- _Extracted records_
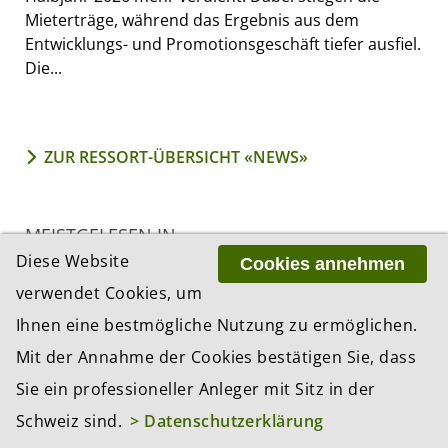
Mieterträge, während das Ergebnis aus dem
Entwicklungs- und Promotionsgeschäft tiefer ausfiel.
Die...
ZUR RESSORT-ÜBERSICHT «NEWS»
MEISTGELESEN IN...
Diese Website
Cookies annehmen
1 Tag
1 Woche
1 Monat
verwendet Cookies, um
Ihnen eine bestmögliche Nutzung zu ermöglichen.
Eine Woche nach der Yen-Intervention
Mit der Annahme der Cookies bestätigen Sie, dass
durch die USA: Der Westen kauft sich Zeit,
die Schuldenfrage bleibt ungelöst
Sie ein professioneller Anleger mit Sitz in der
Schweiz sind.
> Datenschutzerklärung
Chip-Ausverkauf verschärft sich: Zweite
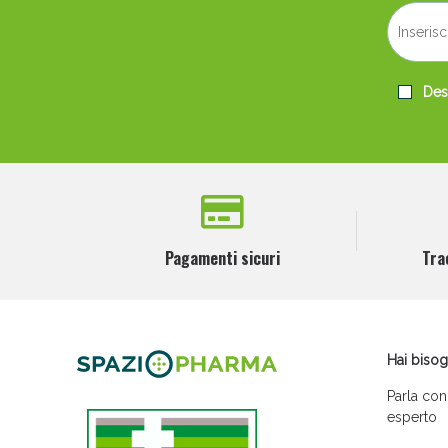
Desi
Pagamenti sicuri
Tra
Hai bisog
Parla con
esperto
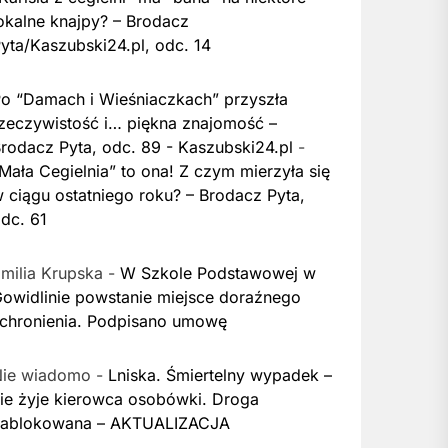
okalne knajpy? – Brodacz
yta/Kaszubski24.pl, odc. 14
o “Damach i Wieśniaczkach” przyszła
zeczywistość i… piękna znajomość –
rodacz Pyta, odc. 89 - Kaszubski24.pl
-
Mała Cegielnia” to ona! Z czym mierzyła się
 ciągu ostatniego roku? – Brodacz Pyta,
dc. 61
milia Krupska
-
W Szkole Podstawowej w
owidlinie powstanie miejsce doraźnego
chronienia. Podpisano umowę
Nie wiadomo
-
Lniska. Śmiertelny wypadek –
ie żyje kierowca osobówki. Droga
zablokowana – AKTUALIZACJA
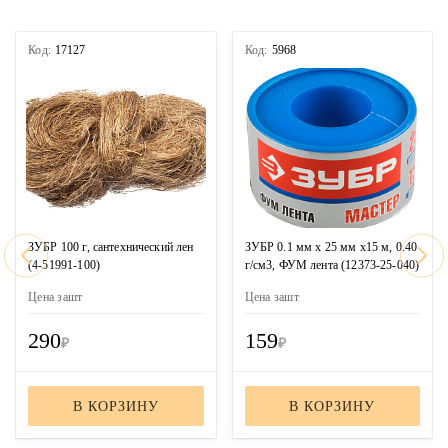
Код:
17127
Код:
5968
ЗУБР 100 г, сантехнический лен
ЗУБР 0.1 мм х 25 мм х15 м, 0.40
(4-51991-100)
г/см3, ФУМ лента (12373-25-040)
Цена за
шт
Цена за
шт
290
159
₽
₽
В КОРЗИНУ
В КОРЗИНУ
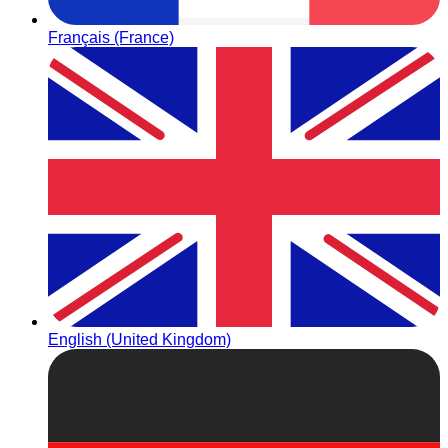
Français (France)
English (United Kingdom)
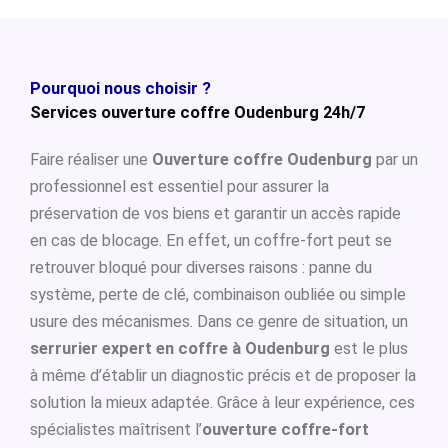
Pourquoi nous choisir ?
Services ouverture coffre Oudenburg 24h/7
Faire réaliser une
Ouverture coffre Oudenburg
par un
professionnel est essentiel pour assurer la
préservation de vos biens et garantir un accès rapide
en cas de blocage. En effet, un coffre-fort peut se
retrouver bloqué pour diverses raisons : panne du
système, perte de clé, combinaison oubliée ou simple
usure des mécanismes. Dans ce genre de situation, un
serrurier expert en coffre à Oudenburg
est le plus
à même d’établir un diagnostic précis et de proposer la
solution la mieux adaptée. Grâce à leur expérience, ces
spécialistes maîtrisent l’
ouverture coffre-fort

...

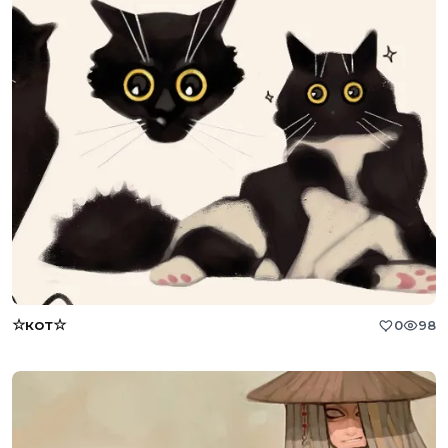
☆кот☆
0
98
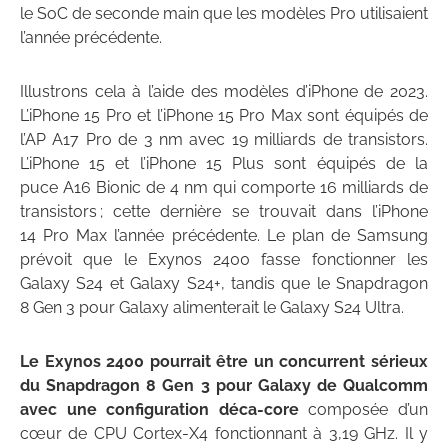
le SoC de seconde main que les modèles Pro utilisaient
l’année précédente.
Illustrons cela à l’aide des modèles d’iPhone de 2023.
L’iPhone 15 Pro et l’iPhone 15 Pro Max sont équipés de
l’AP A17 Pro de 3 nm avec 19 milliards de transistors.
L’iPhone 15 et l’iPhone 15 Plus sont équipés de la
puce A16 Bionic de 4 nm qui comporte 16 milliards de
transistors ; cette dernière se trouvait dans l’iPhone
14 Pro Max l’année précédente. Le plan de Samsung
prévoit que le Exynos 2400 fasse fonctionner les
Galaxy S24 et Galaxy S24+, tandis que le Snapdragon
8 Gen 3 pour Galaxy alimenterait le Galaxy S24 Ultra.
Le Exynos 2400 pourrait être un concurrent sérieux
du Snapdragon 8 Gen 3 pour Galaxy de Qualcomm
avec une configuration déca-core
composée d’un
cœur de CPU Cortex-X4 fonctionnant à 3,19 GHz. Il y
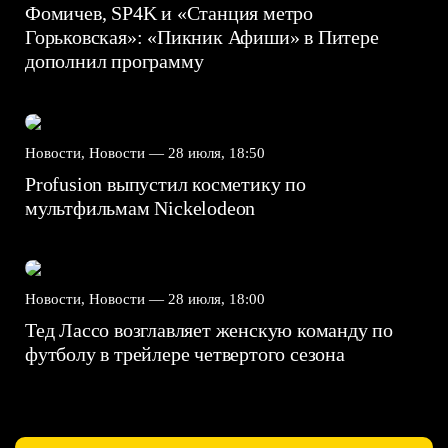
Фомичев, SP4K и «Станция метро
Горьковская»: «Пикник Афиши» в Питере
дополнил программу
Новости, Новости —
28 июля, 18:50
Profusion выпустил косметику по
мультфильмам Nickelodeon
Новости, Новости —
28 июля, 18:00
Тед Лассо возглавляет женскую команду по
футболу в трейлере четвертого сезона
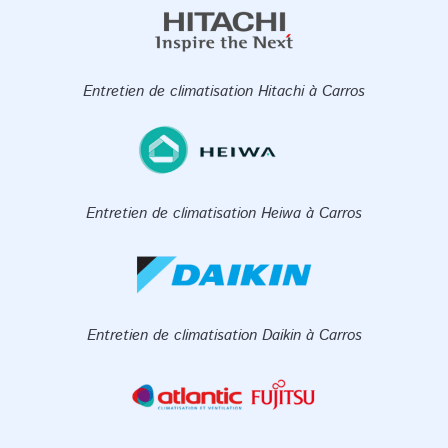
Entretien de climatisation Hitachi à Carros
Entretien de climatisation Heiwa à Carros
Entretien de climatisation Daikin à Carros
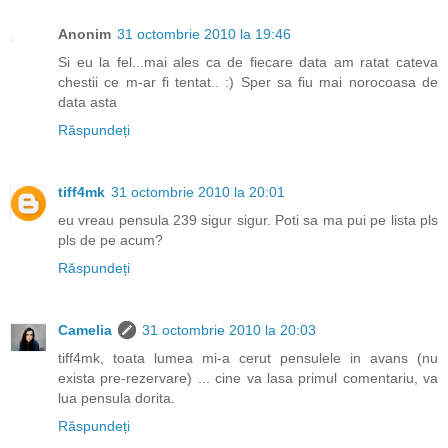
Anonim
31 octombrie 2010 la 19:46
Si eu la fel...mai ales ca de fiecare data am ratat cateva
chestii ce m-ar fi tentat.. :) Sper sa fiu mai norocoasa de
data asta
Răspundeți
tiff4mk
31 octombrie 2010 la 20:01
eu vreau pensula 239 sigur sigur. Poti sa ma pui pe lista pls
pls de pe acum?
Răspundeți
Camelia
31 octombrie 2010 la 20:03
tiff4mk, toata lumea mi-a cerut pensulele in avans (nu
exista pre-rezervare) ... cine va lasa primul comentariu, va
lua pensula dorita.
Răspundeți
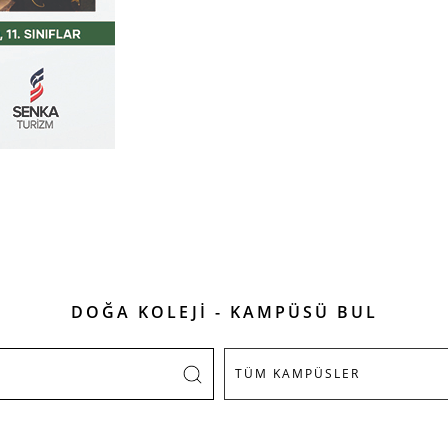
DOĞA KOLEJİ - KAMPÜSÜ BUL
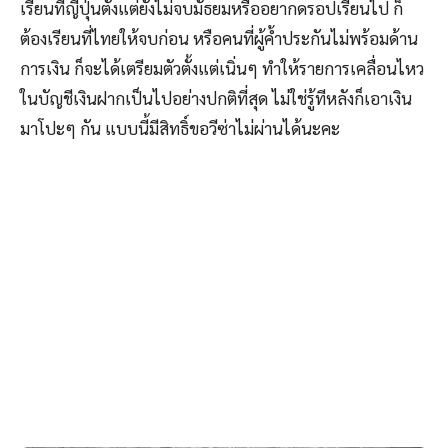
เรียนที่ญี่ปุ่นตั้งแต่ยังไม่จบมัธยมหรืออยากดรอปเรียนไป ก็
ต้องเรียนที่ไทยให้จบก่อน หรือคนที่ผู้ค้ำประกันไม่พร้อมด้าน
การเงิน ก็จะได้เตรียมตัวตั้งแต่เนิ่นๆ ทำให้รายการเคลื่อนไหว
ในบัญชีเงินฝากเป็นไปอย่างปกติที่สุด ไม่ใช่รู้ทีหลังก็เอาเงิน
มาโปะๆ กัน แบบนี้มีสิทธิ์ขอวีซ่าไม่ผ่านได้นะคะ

- _What you will do_
Every line of the material that holds the word "pensula" must be found and copied.

- _Solution to the exercise_
eu vreau pensula 239 sigur sigur. Poti sa ma pui pe lista pls
lua pensula dorita.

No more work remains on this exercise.